Brester Festung, Festung aus dem 19. Jahrhundert in Brest, Weißrussland.
Brest Fortress ist eine militärische Anlage aus dem neunzehnten Jahrhundert in Brest, Belarus, die sich über mehrere befestigte Inseln erstreckt. Die Struktur zeigt dicke Backsteinmauern, unterirdische Gänge und mehrere Brücken, die die Teile miteinander verbinden.
Erbaut in den ersten Jahrzehnten des neunzehnten Jahrhunderts, diente die Anlage zunächst als russische Grenzfestung. Im Juni 1941 hielt eine kleine sowjetische Garnison die deutschen Truppen acht Tage lang auf, trotz erdrückender Übermacht.

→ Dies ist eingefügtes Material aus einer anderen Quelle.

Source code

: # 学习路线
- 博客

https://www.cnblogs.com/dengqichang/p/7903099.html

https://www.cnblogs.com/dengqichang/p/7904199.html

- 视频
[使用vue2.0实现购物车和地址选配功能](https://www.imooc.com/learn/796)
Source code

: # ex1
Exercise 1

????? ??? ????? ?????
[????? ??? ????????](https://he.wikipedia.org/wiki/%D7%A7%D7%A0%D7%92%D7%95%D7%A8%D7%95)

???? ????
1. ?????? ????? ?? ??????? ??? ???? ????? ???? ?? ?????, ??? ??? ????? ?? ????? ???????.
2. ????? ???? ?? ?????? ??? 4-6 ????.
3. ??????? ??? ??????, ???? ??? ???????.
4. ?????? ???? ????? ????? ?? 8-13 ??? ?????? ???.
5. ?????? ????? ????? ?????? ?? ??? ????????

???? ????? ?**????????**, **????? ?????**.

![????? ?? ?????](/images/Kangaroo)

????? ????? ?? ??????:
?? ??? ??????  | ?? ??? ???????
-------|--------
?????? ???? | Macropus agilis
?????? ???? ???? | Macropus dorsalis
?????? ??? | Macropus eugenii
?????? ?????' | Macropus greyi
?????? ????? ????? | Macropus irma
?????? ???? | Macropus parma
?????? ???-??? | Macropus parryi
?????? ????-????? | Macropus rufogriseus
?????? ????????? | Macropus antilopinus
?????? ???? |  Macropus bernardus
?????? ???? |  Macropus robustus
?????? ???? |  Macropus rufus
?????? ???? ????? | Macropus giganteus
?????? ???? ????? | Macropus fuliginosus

Das Gelände dient heute als Gedenkstätte, wo Menschen aus dem ganzen Land zusammenkommen, um an die Verteidiger zu erinnern. Besucher legen oft Blumen an der Ewigen Flamme nieder und gehen still durch die erhaltenen Kasernen und Bunker.
Das Gelände ist täglich für Besucher geöffnet, und das Museum vor Ort bietet geführte Touren in verschiedenen Sprachen an. Das Areal ist weitläufig, daher sollte man für einen Rundgang mehrere Stunden einplanen.
Die Mauern und Steine tragen noch heute sichtbare Spuren von Kugeln und Granaten aus dem Zweiten Weltkrieg. Diese Einschlagstellen zeigen, wie heftig die Kämpfe hier waren, und sind an vielen Stellen im gesamten Komplex zu sehen.